Armando Martínez de la Rosa

Sabbath

En la vegetación en torno al ojo de agua habita de manera permanente una parvada de chachalacas de unas 10 escandalosas aves. He estado ahí varias veces en cacería de venado al acecho. En esa tarea, las muchas horas de espera permiten observar esta porción de cerro a unos 700 metros de altitud sobre el nivel del mar.

Desconocía que las chachalacas fuesen territoriales y que se reparten con otras parvadas ciertas zonas de la serranía. Ahora hay indicios de tal conducta. He terminado por reconocer a los miembros del grupo y no aparecen de otras parvadas. Esa es una primera inferencia, pues observar una sola banda es insuficiente para concluir que se trata de una conducta permanente. Tampoco me interesa mucho, pues no soy biólogo ni aficionado a la observación de aves. Las veo porque están en el territorio donde cazo. Y antes que cualquier cosa, soy cazador.

Esperar horas al venado, que con frecuencia no se presenta, permite sin embargo observar los movimientos de otros bichos. Es una manera divertida de pasar ese largo tiempo en silencio, con apenas mínimo movimiento corporal y escudriñando el bosque para eventualmente detectar al ciervo, si se le da la gana venir hoy y a estas horas.

Visitantes casi siempre infaltables son las palomas barranqueñas a las que en Colima les llamamos huilotas pedorras. Ignoro la causa de tan despectivo mote. Al alzar el vuelo emiten un ruido peculiar aunque ni siquiera parecido al sonido de una flatulencia. Así les nombramos y qué le vamos a hacer. Esos pájaros se aproximan al ojo de agua caminando y a un cazador novato suelen confundirlo al pisar la hojarasca, un ruido con cierto parecido al del paso del venado. Son precavidas y al menor asomo de peligro vuelan. En una sola jornada, he contado más de dos centenares de ellas.
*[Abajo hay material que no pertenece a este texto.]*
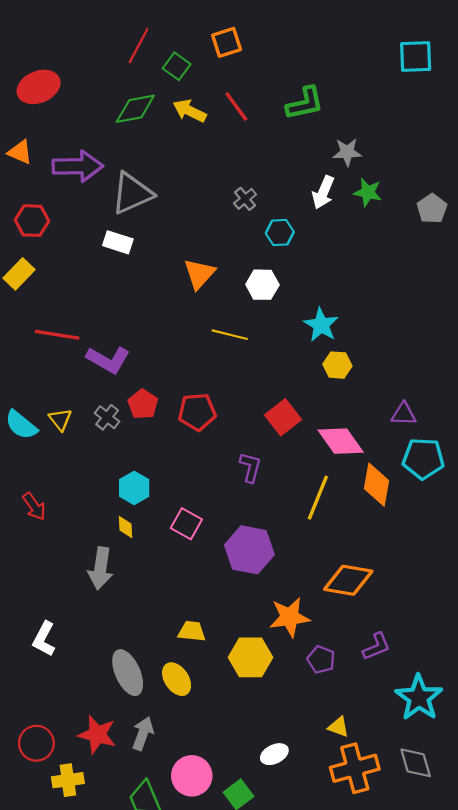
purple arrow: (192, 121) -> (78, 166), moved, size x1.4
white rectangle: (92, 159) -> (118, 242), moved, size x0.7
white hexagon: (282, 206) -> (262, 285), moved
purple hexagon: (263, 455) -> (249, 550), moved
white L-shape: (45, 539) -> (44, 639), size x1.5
Arriban muchos pájaros más, unos más tranquilos que otros asaz frenéticos. Cada cual exhibe su lenguaje, sean trinos, cantos intermitentes o gritos cercanos al de los pericos.
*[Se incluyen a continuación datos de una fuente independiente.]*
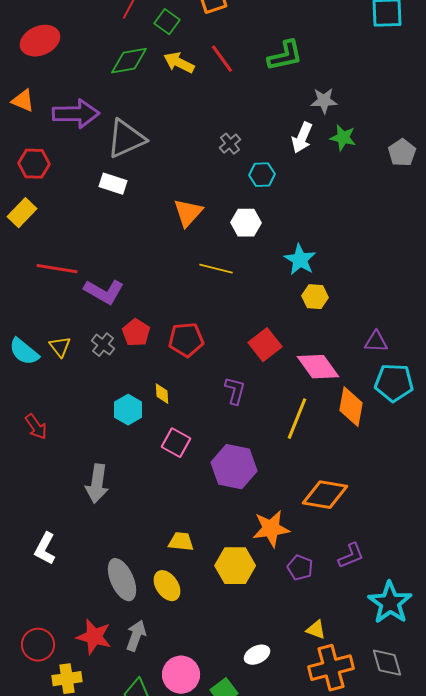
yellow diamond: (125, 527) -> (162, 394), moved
Ese día, las chachalacas se movían poco y cantaban menos. Luego vino la ausencia por horas. Supuse que la parvada había salido a comer en otro campo. En cerros contiguos otros grupos lanzaban sus estruendos convocando a reunirse. Horas después, el gran macho emitía un sonido único y persistente, sin respuesta.

El gran macho es el jefe de la parvada que habita en torno al ojo de agua. Es un ave de tamaño mayor que el resto. Su cabeza es oscura y la papada roja intensa. Da la apariencia de fuerza y supongo que la tiene. Salta de una rama a otra, de un árbol al siguiente y continúa lanzando su llamado con cierta angustia conforme pasa el tiempo y él permanece solitario. Imagino que teme por la suerte de su familia. Por fin, los ausentes retornan en grupo, se reúnen con el gran macho y él los guía a un grupo de árboles donde arman barullo, cantan y dejan la impresión de contento. Ha puesto orden, una de sus tareas.
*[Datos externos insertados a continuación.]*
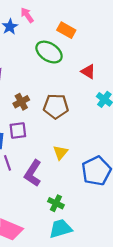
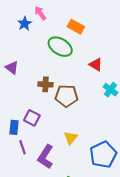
brown cross: (21, 102) -> (45, 84), moved, turned 32
purple square: (18, 131) -> (32, 118), turned 35

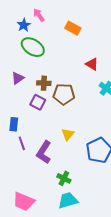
green ellipse: (60, 47) -> (33, 47), moved
purple triangle: (12, 68) -> (18, 78), moved, turned 48
purple square: (32, 118) -> (38, 102), moved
En un rato más, están en el suelo. Corren, se persiguen y el gran macho procura las hembras, que son de cuerpo notablemente más pequeño. Un tanto sorprendidos, dos ejemplares jóvenes optan mejor por ir a beber al ojo de agua. Llegan antes a donde me encuentro. Se posan en las ramas de los árboles a unos 5 metros de mí. Quedo inmóvil y las chachalaquitas me observan curiosas, como si trataran de identificar al bicho ese que soy yo. Supongo que nunca antes vieron a un humano y ni siquiera atinan a adivinar si es o no un ser vivo, un peligro desconocido. Como sigo quieto, se desentienden y van a beber. Luego arriban los adultos sedientos. Precavidos, tímidos, paso a pasito, se acercan a aplacar la sed y se retiran luego caminando. Vuelven a armar barullo, corren, se persiguen, juegan. Comidos y bebidos, ocupan el tiempo libre. Esperarán la tarde guarecidas del sol en los árboles de follaje verde, los menos, porque la mayoría de la vegetación está en receso, ha tumbado las hojas a la espera de las lluvias que habrán de venir un día próximo, como siempre en el ciclo de la vida, la hermosa vida.